What is required: Looking at the entries, how many lines hold the word "them"? State the number by itself.

Top of Records shown

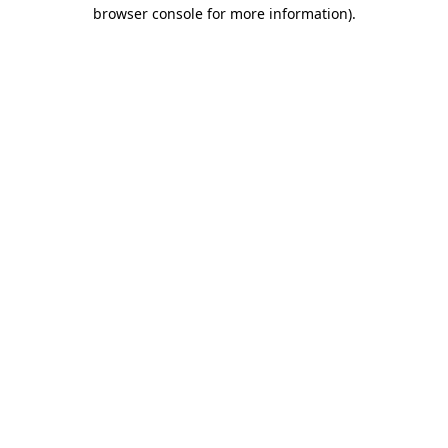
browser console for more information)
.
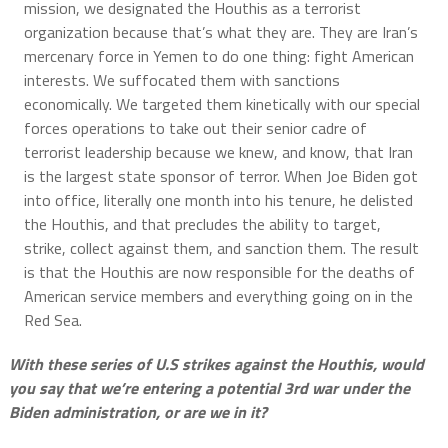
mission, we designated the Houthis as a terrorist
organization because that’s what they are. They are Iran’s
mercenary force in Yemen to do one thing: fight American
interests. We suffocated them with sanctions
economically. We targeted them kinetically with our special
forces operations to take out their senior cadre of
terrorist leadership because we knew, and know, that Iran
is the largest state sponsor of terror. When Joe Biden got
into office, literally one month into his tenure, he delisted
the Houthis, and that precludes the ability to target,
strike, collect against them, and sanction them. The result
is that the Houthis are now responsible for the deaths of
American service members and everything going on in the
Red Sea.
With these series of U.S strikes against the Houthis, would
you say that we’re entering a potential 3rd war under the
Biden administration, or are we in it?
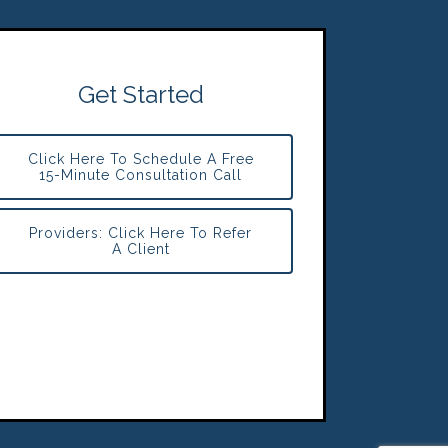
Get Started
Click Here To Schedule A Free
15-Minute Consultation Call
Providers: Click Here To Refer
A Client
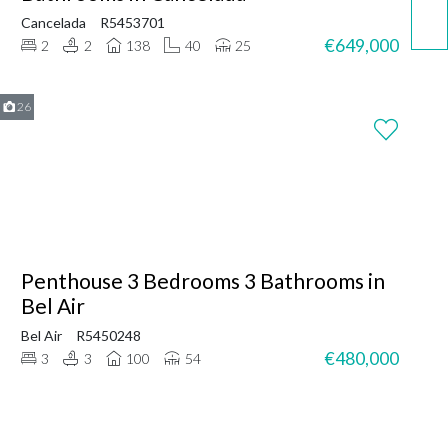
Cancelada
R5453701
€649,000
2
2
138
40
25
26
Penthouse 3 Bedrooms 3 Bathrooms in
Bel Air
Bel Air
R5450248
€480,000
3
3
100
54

Bottom of Records shown

The completed task: 3